Urusan itu tidak relevan bagi mereka sendiri… Li Yao bermaksud bertanya, jika semua Kultivator mundur, apa yang bisa dilakukan para korban yang berjuang di tengah badai dan banjir yang dahsyat?

Namun pada akhirnya dia tidak bertanya. Dia hanya mengamati, “Jadi, itulah alasannya. Namun, apa maksudmu dengan mengatakan bahwa Guru Yang Maha Adil hampir tidak mampu memimpin Sekte Misteri Agung?”

“Jika dia memimpin Sekte Misteri Agung, dia akan menjadi ‘pemimpin’ alih-alih ‘pemimpin agung’!” Kilauan aneh terpancar dari mata Dan Fengzi. “Apakah kau suka diomeli oleh senior tentang peraturan setiap hari, Tetua Burung Nasar Spiritual?”

Li Yao merenung sejenak dan menyadari alasannya.

Qi Zhongdao jelas bukan pria yang disukai, apalagi seseorang yang dianggap menarik oleh orang lain dan ingin dijadikan teman.

Perlakuan terbaik untuk orang seperti dia tampaknya adalah mengabadikannya di langit sebagai bendera dan maskot.

“Secara keseluruhan, aku telah berbicara denganmu tentang begitu banyak hal hari ini, Tetua Burung Nasar Spiritual, karena aku tidak ingin kau terikat pada Guru Yang Maha Adil tanpa mengetahui apa yang sedang terjadi,” kata Dan Fengzi dengan tulus. “Meskipun kau setuju untuk hanya bekerja sebagai tetua tamu selama satu tahun, kontribusimu kepada Sekte Pedang Kutub Ungu tidak akan pernah dilupakan oleh ratusan ribu murid sekte ini. Tentu saja, kami tidak ingin sesuatu terjadi padamu.”
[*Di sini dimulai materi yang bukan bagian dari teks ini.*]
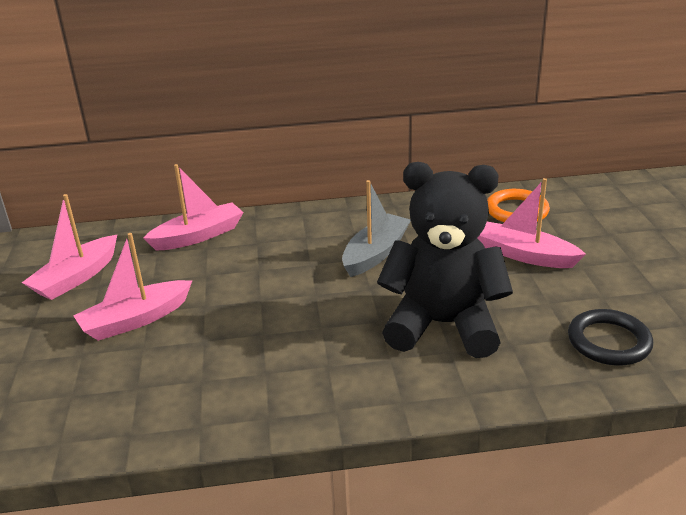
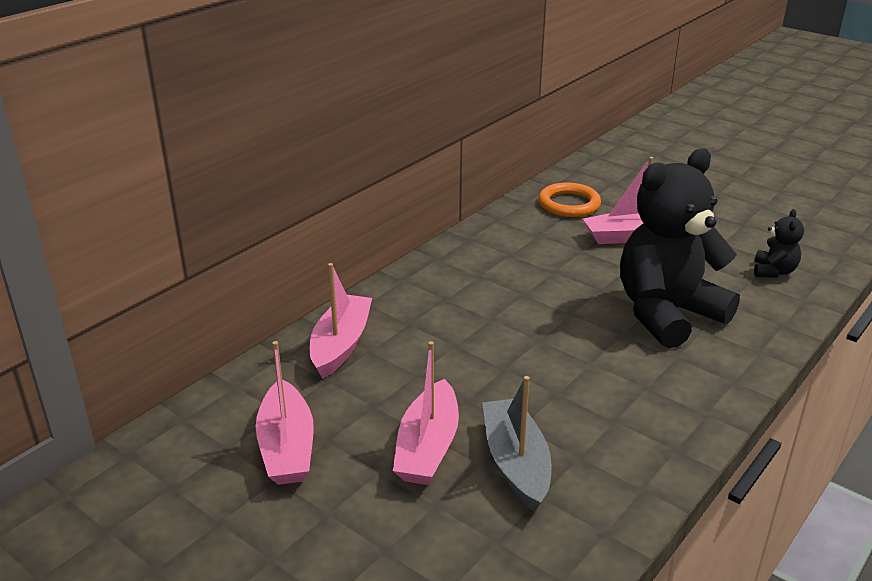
camera: 45 degrees left, 0 degrees up
grey boat [342,180,411,277] -> grey boat moved to [483,376,552,511]
black ring [568,309,653,366] -> black teddy bear [754,209,804,278]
“Karena tiga puluh tiga sekte Kultivasi di Kabupaten Perdamaian Timur telah mengirimkan seruan bantuan kepada semua Kultivator di dunia, Sekte Pedang Kutub Ungu pasti akan mengirimkan bala bantuan. Melihat dahi Adik Muda Yan yang bersinar, aku tahu bahwa tidak mungkin untuk menghentikannya bertemu dengan Ibu Teratai Putih. Namun, kau dan Adik Muda Yan berbeda, Tetua Burung Nasar Spiritual. Kau harus memahami manfaat dan kerugian dari semua ini!”

“Secara keseluruhan, perjalanan ke tenggara tidak dapat dihindari. Namun, Sekte Pedang Kutub Ungu tidak berniat untuk berekspansi di tenggara. Pendekar pedang elit kita juga tidak akan semuanya dikirim. Tetua Burung Nasar Spiritual, kau dan Adik Muda Yan harus mengutamakan keselamatan kalian sendiri. Tidak masalah apakah Ibu Teratai Putih dieksekusi atau tidak!”

Li Yao menarik napas panjang. “Terima kasih atas pencerahan Anda, pemimpin. Tampaknya Sekte Teratai Putih tidak akan dimusnahkan lagi, bukan?”

“Tentu saja tidak!” Dengan seringai mengejek, Dan Fengzi berkata, “Selain Guru Saleh, Guru Jangkrik Pahit, dan mungkin Ba Xiaoyu si Pengemis, berapa banyak Kultivator di seluruh dunia yang benar-benar berniat untuk terjerumus ke dalam air kotor? Aku khawatir kau bahkan tidak dapat menemukan setengah dari mereka!”